§ DATA
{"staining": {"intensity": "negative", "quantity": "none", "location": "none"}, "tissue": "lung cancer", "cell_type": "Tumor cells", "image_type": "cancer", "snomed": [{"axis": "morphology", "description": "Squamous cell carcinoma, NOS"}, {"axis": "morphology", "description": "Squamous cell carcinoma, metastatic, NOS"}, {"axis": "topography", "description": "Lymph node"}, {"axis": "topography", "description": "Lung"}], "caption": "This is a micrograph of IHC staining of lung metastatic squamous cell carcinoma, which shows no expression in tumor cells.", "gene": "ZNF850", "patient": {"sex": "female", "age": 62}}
--
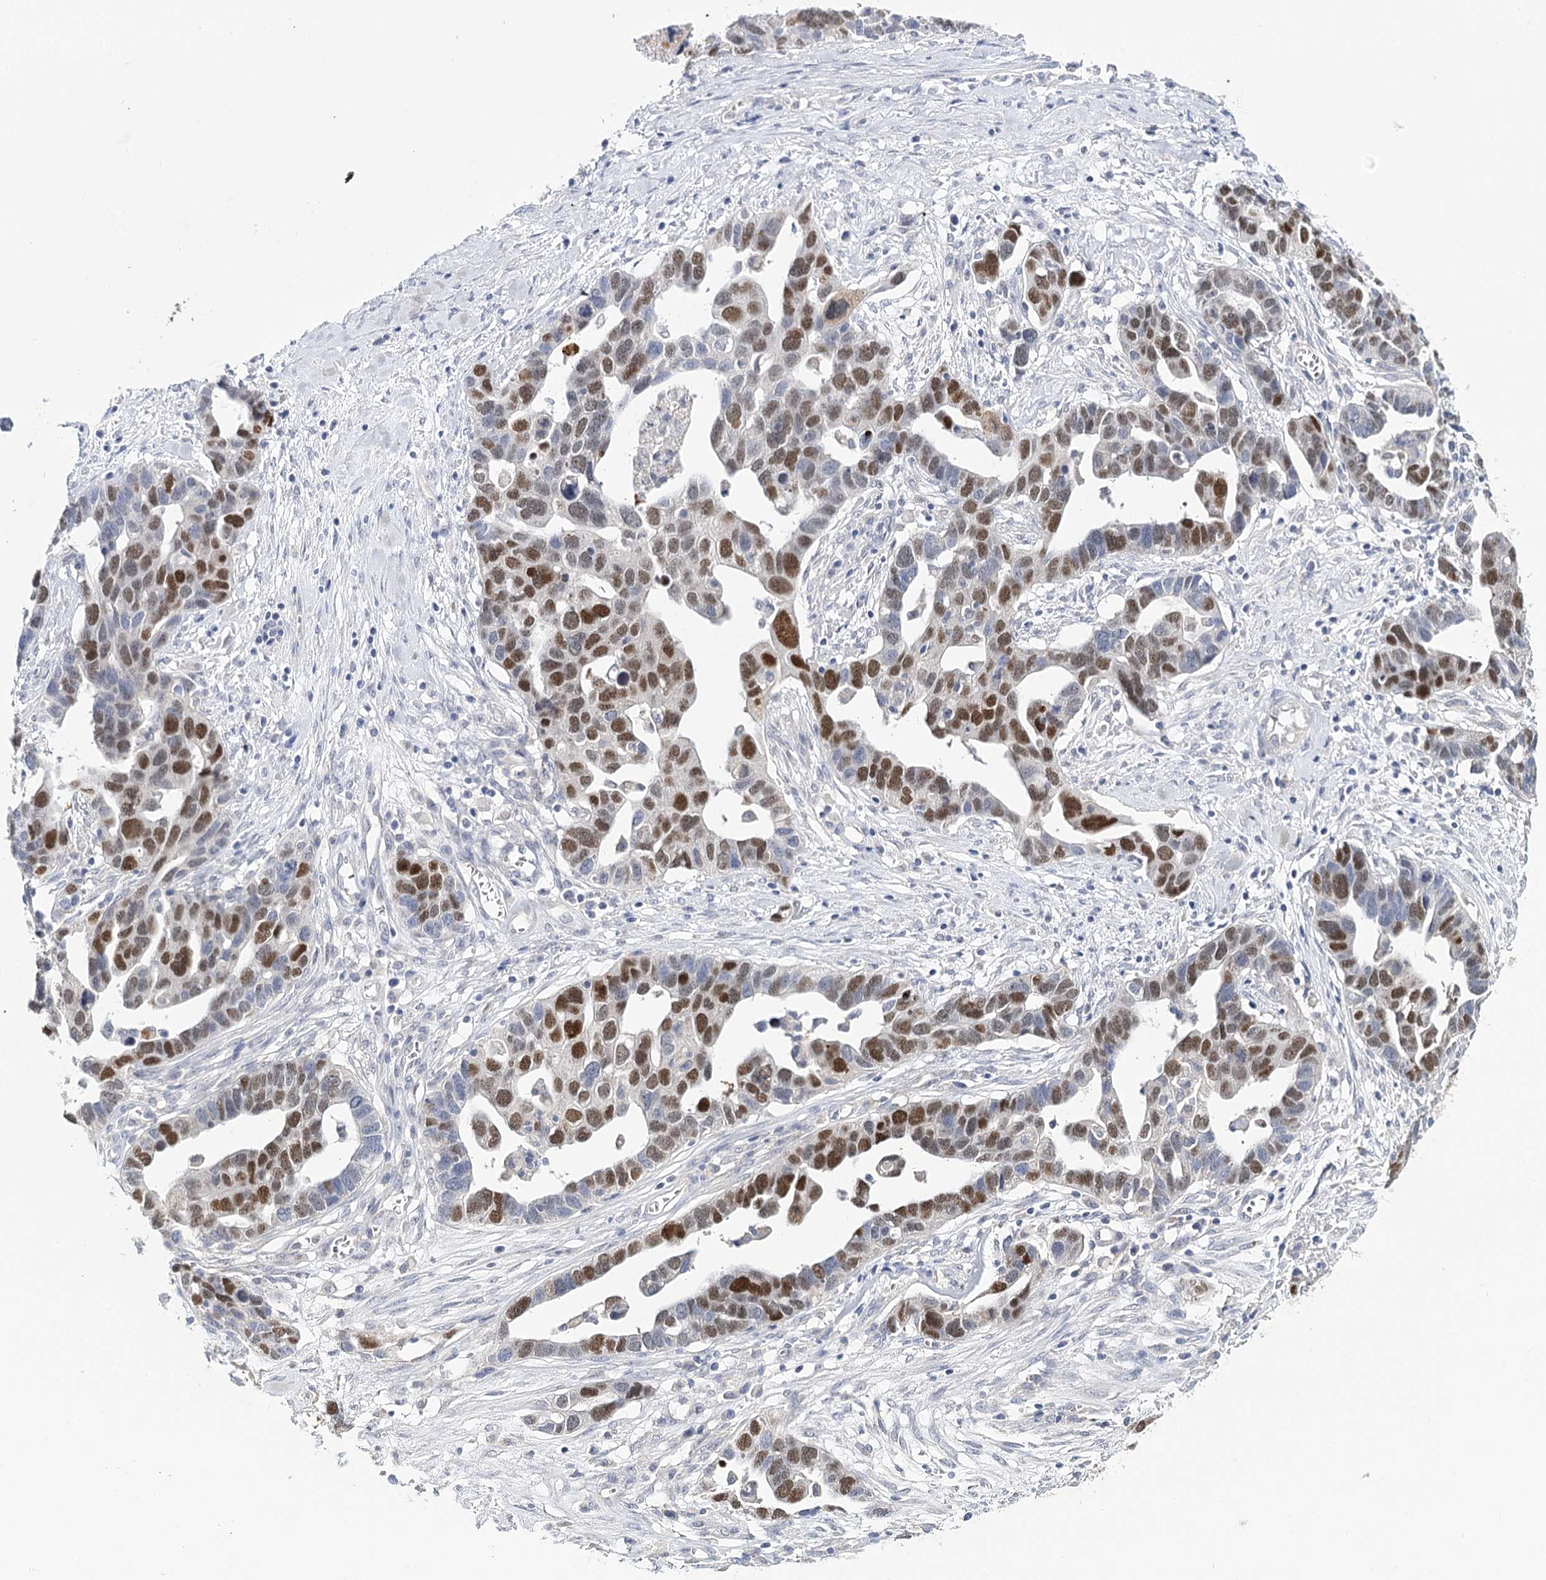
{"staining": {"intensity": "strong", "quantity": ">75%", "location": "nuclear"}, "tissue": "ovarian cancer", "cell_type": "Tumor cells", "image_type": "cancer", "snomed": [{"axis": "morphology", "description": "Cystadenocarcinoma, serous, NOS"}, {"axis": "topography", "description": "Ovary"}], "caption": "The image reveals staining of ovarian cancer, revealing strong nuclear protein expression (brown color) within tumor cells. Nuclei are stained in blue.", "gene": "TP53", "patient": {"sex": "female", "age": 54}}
==
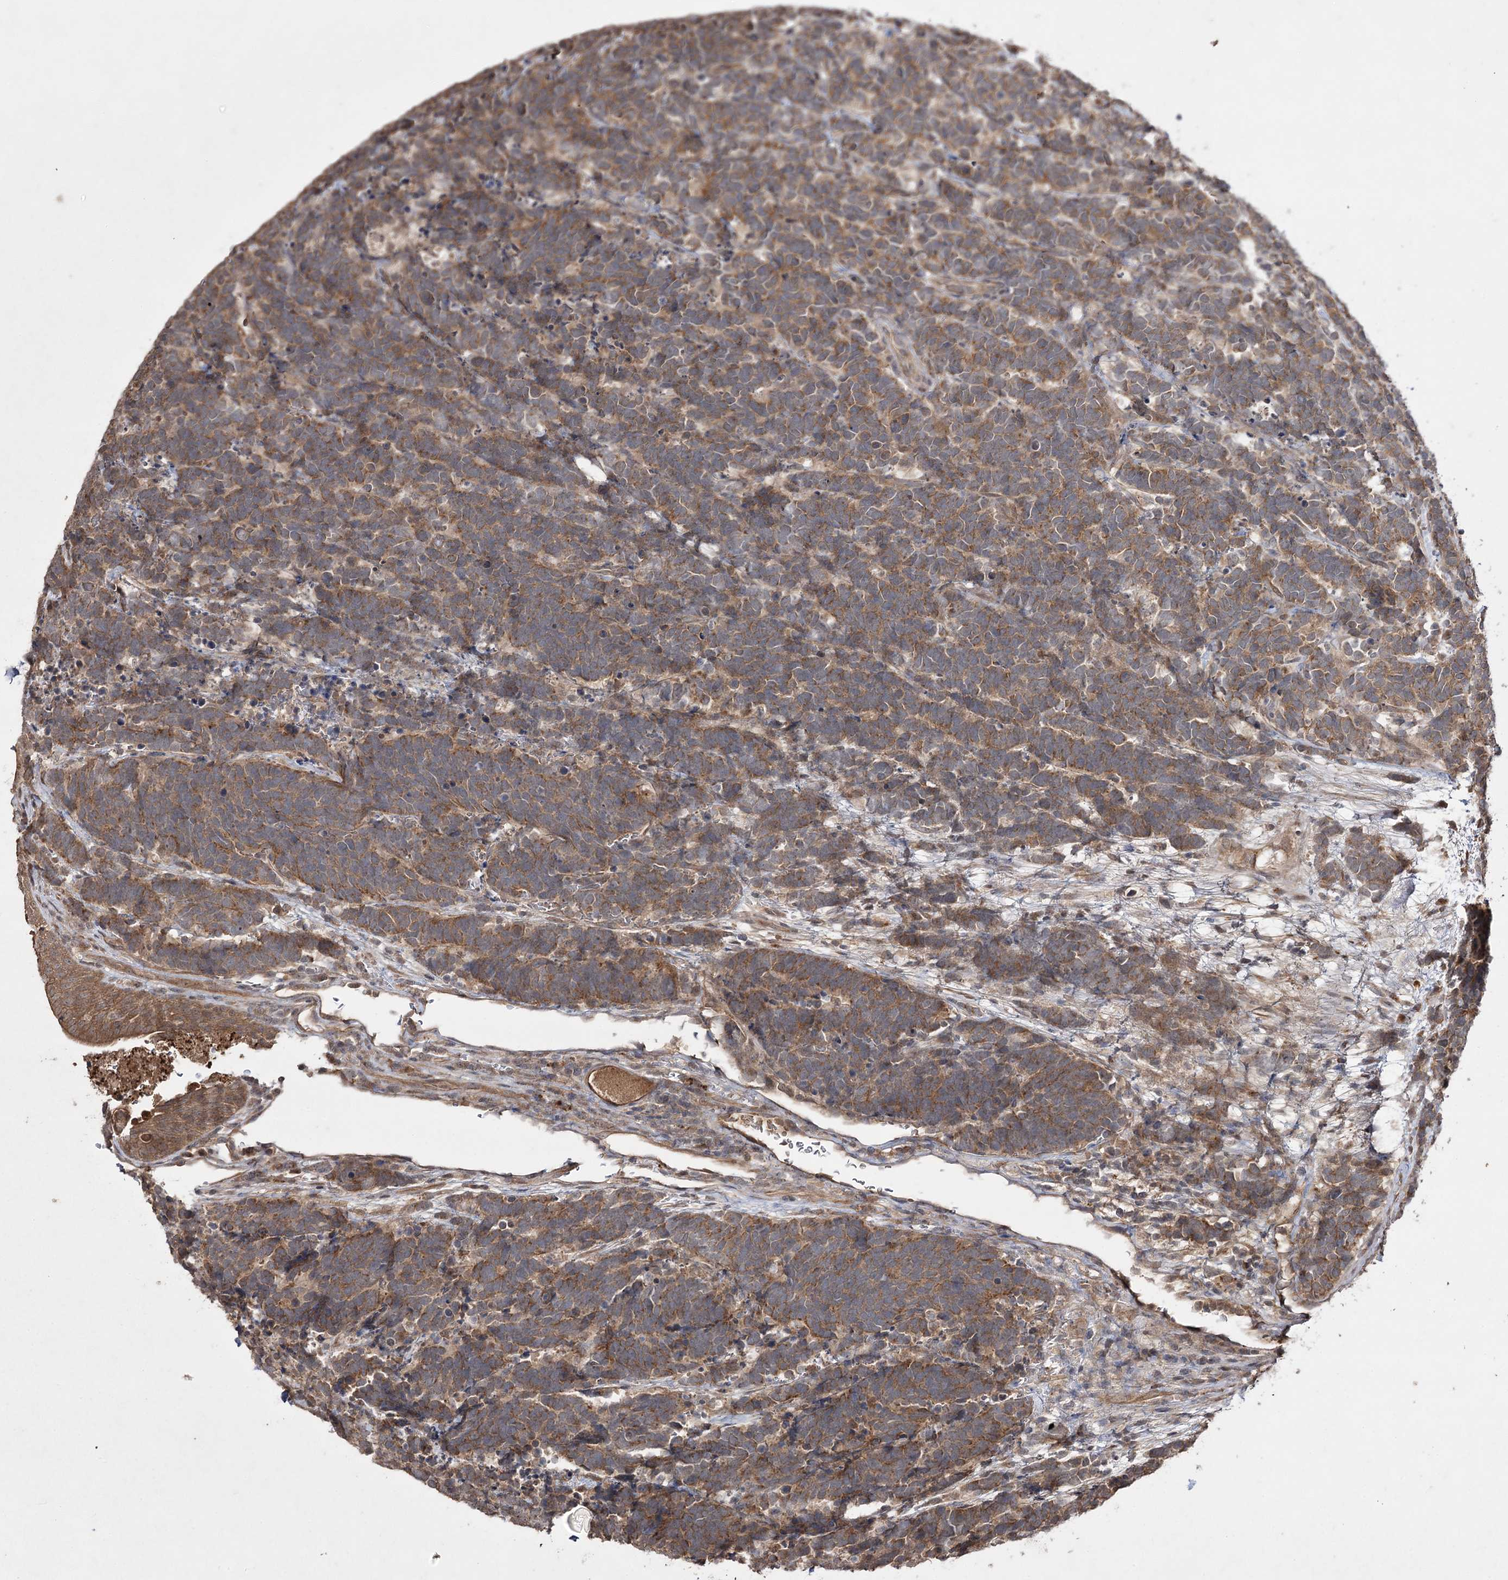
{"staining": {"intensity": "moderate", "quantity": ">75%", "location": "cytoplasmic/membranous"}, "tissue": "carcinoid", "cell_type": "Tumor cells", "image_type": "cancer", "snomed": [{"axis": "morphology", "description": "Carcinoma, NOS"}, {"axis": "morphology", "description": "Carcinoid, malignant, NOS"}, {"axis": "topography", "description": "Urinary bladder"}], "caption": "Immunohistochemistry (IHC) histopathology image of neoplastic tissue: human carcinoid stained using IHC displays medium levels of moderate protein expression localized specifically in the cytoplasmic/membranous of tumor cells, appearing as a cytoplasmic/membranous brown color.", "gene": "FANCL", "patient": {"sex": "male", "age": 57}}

§ ASSIGNED TASK
Search the entries above for the word "protein", and copy every line where it occurs.

§ OUTPUT FOR THIS TASK
{"staining": {"intensity": "strong", "quantity": ">75%", "location": "nuclear"}, "tissue": "ovarian cancer", "cell_type": "Tumor cells", "image_type": "cancer", "snomed": [{"axis": "morphology", "description": "Cystadenocarcinoma, serous, NOS"}, {"axis": "topography", "description": "Ovary"}], "caption": "The image reveals staining of ovarian cancer, revealing strong nuclear protein expression (brown color) within tumor cells. Nuclei are stained in blue.", "gene": "TP53", "patient": {"sex": "female", "age": 54}}
{"staining": {"intensity": "moderate", "quantity": ">75%", "location": "cytoplasmic/membranous"}, "tissue": "carcinoid", "cell_type": "Tumor cells", "image_type": "cancer", "snomed": [{"axis": "morphology", "description": "Carcinoma, NOS"}, {"axis": "morphology", "description": "Carcinoid, malignant, NOS"}, {"axis": "topography", "description": "Urinary bladder"}], "caption": "Immunohistochemistry (IHC) histopathology image of neoplastic tissue: human carcinoid stained using IHC displays medium levels of moderate protein expression localized specifically in the cytoplasmic/membranous of tumor cells, appearing as a cytoplasmic/membranous brown color.", "gene": "FANCL", "patient": {"sex": "male", "age": 57}}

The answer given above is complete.